Re: cgroup specific sticky resources (was: Re: [PATCH bpf-next 0/5] bpf: BPF specific memory allocator.)

Michal Hocko <mhocko@xxxxxxxx> · Wed, 20 Jul 2022 14:26:51 +0200

On Tue 19-07-22 11:46:41, Mina Almasry wrote:
[...]
> An interface like cgroup.sticky.[bpf/tmpfs/..] would work for us
> similar to tmpfs memcg= mount option. I would maybe rename it to
> cgroup.charge_for.[bpf/tmpfs/etc] or something.
> 
> With regards to OOM, my proposal on this patchset is to return ENOSPC
> to the caller if we hit the limit of the remote memcg and there is
> nothing to kill:
> https://lore.kernel.org/linux-mm/20211120045011.3074840-1-almasrymina@xxxxxxxxxx/

That would imply SIGBUS on the #PF path. Is this really the way how we
want to tell userspace that something they are not aware of like a limit
in a completely different resource domain has triggered?

> There is some precedent to doing this in the kernel. If a hugetlb
> allocation hits the hugetlb_cgroup limit, we return ENOSPC to the
> caller (and SIGBUS in the charge path). The reason there being that we
> don't support oom-kill or reclaim or swap for hugetlb pages.

Following hugetlb is not really a great idea because hugetlb has always
been quite special and its users are aware of that. The same doesn't
really apply to other resources like tmpfs.

> I think it is also reasonable to prevent removing the memcg if there
> is cgroup.charge_for.[bpf/tmpfs/etc] still alive. Currently we prevent
> removing the memcg if there are tasks attached. So we can also prevent
> removing the memcg if there are bpf/tmpfs charge sources pending.

I can imagine some way of keeping cgroups active even without tasks but
so far I haven't really seen a good way how to achieve that.

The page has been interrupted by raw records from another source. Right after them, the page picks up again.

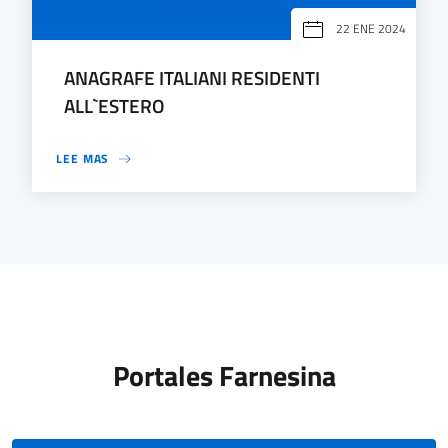
22 ENE 2024
ANAGRAFE ITALIANI RESIDENTI
ALL`ESTERO
LEE MAS
Portales Farnesina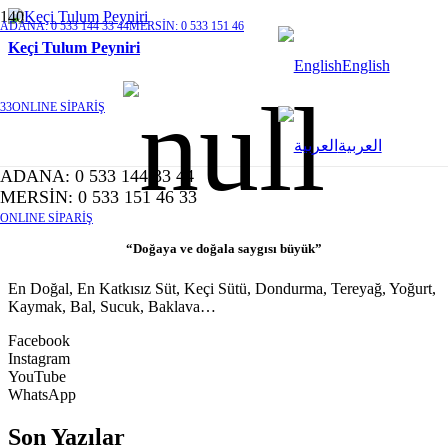
ADANA: 0 533 144 33 44
MERSİN: 0 533 151 46
Keçi Tulum Peyniri
English
33
ONLINE SİPARİŞ
العربية
ADANA: 0 533 144 33 44
MERSİN: 0 533 151 46 33
ONLINE SİPARİŞ
“Doğaya ve doğala saygısı büyük”
En Doğal, En Katkısız Süt, Keçi Sütü, Dondurma, Tereyağ, Yoğurt,
Kaymak, Bal, Sucuk, Baklava…
Facebook
Instagram
YouTube
WhatsApp
Son Yazılar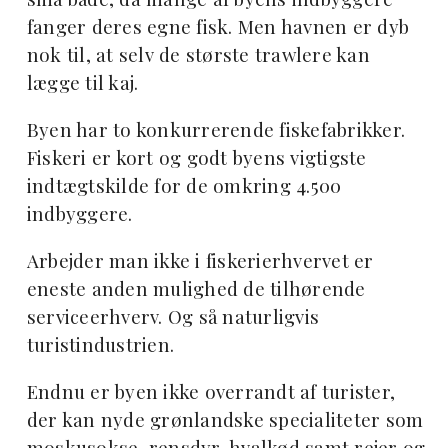
fanger deres egne fisk. Men havnen er dyb
nok til, at selv de største trawlere kan
lægge til kaj.
Byen har to konkurrerende fiskefabrikker.
Fiskeri er kort og godt byens vigtigste
indtægtskilde for de omkring 4.500
indbyggere.
Arbejder man ikke i fiskerierhvervet er
eneste anden mulighed de tilhørende
serviceerhverv. Og så naturligvis
turistindustrien.
Endnu er byen ikke overrandt af turister,
der kan nyde grønlandske specialiteter som
moskusokse, rensdyr, hvalkød samt rejer og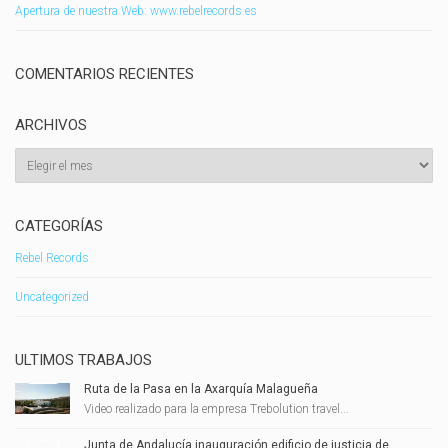
Apertura de nuestra Web: www.rebelrecords.es
COMENTARIOS RECIENTES
ARCHIVOS
Archivos
CATEGORÍAS
Rebel Records
Uncategorized
ULTIMOS TRABAJOS
Ruta de la Pasa en la Axarquía Malagueña
Video realizado para la empresa Trebolution travel...
Junta de Andalucía inauguración edificio de justicia de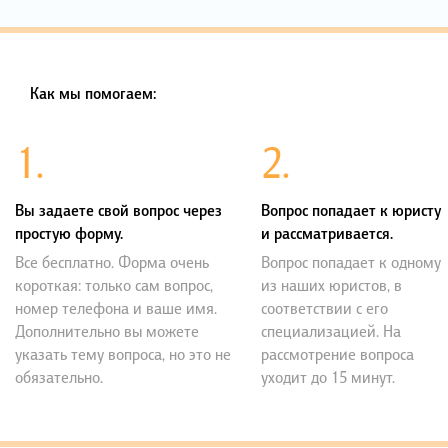
Как мы помогаем:
1.
2.
Вы задаете свой вопрос через
Вопрос попадает к юристу
простую форму.
и рассматривается.
Все бесплатно. Форма очень
Вопрос попадает к одному
короткая: только сам вопрос,
из наших юристов, в
номер телефона и ваше имя.
соответствии с его
Дополнительно вы можете
специализацией. На
указать тему вопроса, но это не
рассмотрение вопроса
обязательно.
уходит до 15 минут.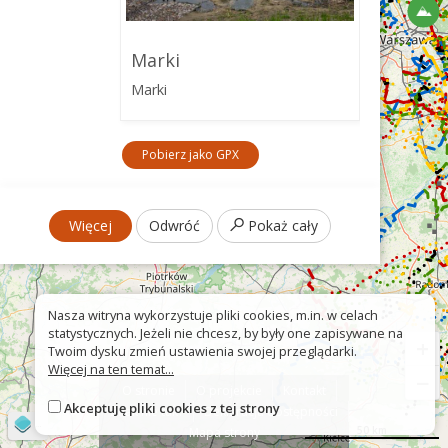
Marki
Marki
Pobierz jako GPX
Więcej
Odwróć
Pokaż cały
Nasza witryna wykorzystuje pliki cookies, m.in. w celach
statystycznych. Jeżeli nie chcesz, by były one zapisywane na
+
Twoim dysku zmień ustawienia swojej przeglądarki.
Więcej na ten temat...
−
O stronie
O projekcie
Kontakt
Akceptuję pliki cookies z tej strony
Znak nie tak?
Deklaracja dostępności
©
OpenStreetMap
contributors
50 km
Mapa strony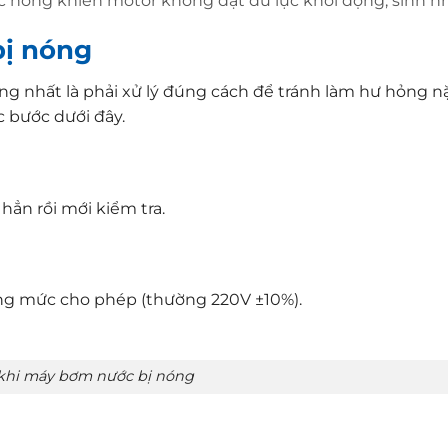
c hỏng khiến motor không đạt đủ lực khởi động, sinh nh
bị nóng
ng nhất là phải xử lý đúng cách để tránh làm hư hỏng 
c bước dưới đây.
ẳn rồi mới kiểm tra.
g mức cho phép (thường 220V ±10%).
 khi máy bơm nước bị nóng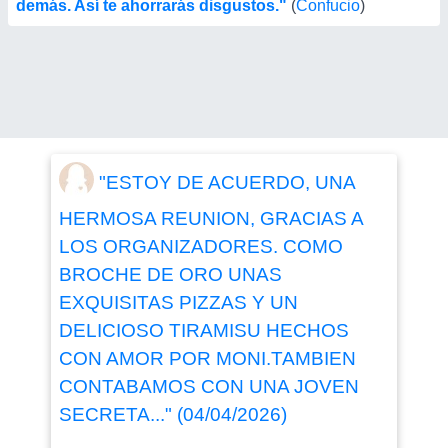
demás. Así te ahorrarás disgustos."
(
Confucio
)
"ESTOY DE ACUERDO, UNA
HERMOSA REUNION, GRACIAS A
LOS ORGANIZADORES. COMO
BROCHE DE ORO UNAS
EXQUISITAS PIZZAS Y UN
DELICIOSO TIRAMISU HECHOS
CON AMOR POR MONI.TAMBIEN
CONTABAMOS CON UNA JOVEN
SECRETA..." (04/04/2026)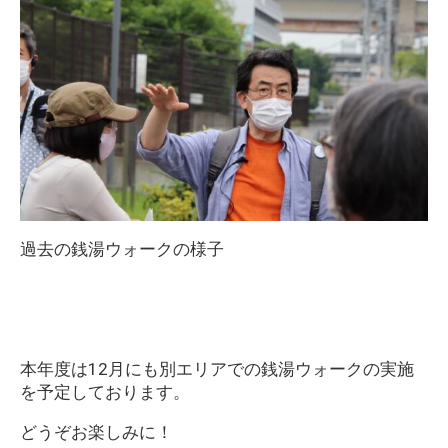
過去の銭湯ウォークの様子
本年度は12月にも別エリアでの銭湯ウォークの実施
を予定しております。
どうぞお楽しみに！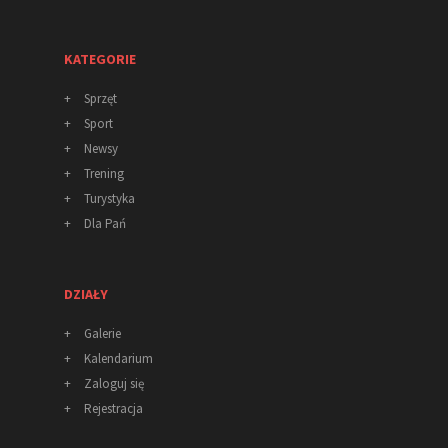
KATEGORIE
+
Sprzęt
+
Sport
+
Newsy
+
Trening
+
Turystyka
+
Dla Pań
DZIAŁY
+
Galerie
+
Kalendarium
+
Zaloguj się
+
Rejestracja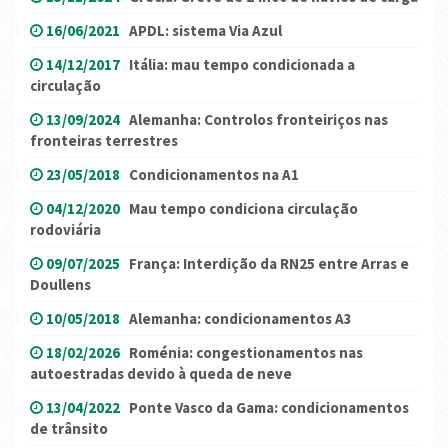
16/06/2021
APDL: sistema Via Azul
14/12/2017
Itália: mau tempo condicionada a
circulação
13/09/2024
Alemanha: Controlos fronteiriços nas
fronteiras terrestres
23/05/2018
Condicionamentos na A1
04/12/2020
Mau tempo condiciona circulação
rodoviária
09/07/2025
França: Interdição da RN25 entre Arras e
Doullens
10/05/2018
Alemanha: condicionamentos A3
18/02/2026
Roménia: congestionamentos nas
autoestradas devido à queda de neve
13/04/2022
Ponte Vasco da Gama: condicionamentos
de trânsito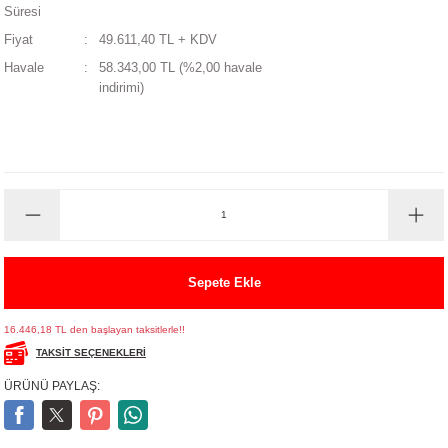
Süresi
UALTI KILIF
MIXER
ları
Fiyat
49.611,40 TL + KDV
Havale
58.343,00 TL (%2,00 havale
eri
OPARLÖR
arı
indirimi)
UCULAR
M
İZÖR
UARLARI
EKNOLOJİ
Sepete Ekle
ARLARI
16.446,18 TL den başlayan taksitlerle!!
TAKSİT SEÇENEKLERİ
SUARI
ÜRÜNÜ PAYLAŞ:
UARI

cgroup.sticky.[bpf/tmpfs/..] interface is really weird if you ask me.
For one thing I have hard time imagine how to identify those resources.
tmpfs by path is really strange because the same mount point can be
referenced through many paths. Not the mention the path can be
remounted/redirected to anything after the configurion which would just
lead to a lot of confusion.

Exposing internal ids is also far from great. It would also put an
additional burden on the kernel implementation to ensure there is no
overlap in resources among different cgroups.  Also how many of those
sticky resources do we want to grow?

To me this have way too many red flags that it sounds like an interface
which would break really easily.

The more I think about that the more I agree with Tejun that corner
cases are just waiting to jump out at us. 
-- 
Michal Hocko
SUSE Labs